Stored data entries
......

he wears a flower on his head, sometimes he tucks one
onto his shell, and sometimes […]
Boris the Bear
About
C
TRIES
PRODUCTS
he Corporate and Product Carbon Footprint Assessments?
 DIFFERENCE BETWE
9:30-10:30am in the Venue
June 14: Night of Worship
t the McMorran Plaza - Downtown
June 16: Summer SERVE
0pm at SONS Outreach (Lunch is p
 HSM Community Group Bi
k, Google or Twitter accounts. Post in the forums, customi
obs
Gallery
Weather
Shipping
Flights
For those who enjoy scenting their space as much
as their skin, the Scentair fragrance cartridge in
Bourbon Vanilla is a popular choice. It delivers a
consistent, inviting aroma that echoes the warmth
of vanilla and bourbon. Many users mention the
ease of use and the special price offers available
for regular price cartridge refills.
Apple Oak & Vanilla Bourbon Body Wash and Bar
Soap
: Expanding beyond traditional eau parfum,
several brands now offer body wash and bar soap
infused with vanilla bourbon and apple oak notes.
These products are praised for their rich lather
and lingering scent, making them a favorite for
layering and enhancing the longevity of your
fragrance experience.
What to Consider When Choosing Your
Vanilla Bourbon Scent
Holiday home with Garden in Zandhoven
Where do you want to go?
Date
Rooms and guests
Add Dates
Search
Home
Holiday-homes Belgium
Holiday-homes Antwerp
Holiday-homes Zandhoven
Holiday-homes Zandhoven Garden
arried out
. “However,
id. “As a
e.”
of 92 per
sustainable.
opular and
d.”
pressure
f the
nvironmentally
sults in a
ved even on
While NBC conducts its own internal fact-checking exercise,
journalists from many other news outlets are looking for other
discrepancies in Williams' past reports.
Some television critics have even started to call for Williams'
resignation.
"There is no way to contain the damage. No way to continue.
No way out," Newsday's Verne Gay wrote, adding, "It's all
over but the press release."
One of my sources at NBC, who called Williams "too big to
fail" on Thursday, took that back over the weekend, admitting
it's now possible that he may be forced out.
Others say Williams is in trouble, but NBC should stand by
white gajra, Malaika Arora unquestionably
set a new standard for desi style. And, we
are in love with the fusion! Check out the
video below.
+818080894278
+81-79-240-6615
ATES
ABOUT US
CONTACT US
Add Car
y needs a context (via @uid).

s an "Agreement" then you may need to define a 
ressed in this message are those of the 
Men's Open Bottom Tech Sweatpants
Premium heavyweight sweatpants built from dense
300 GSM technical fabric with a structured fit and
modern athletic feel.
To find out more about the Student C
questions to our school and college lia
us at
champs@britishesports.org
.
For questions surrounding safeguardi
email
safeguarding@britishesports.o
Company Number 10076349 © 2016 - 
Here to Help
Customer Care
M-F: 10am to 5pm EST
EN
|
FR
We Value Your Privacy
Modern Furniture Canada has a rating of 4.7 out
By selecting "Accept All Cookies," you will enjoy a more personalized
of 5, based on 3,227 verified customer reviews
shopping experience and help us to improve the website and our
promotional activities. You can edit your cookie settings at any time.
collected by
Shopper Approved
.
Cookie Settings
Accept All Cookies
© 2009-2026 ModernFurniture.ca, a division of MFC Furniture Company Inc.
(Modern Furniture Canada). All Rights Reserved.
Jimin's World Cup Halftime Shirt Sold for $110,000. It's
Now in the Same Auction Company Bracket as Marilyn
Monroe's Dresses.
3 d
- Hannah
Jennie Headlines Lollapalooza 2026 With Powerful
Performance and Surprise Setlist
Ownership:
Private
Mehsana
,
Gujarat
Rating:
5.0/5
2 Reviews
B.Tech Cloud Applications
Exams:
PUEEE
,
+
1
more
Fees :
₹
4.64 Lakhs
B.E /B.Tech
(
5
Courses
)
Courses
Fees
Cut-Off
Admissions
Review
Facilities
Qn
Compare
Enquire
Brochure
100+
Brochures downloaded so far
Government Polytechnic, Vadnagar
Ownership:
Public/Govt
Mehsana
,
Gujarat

......

Task goal:
Could you return exactly the stretch of the data above that starts at the line with "Men's Open Bottom Tech Sweatpants" and ends at the line with "a more personalized", both lines included?

Reply:
Men's Open Bottom Tech Sweatpants
Premium heavyweight sweatpants built from dense
300 GSM technical fabric with a structured fit and
modern athletic feel.
To find out more about the Student C
questions to our school and college lia
us at
champs@britishesports.org
.
For questions surrounding safeguardi
email
safeguarding@britishesports.o
Company Number 10076349 © 2016 - 
Here to Help
Customer Care
M-F: 10am to 5pm EST
EN
|
FR
We Value Your Privacy
Modern Furniture Canada has a rating of 4.7 out
By selecting "Accept All Cookies," you will enjoy a more personalized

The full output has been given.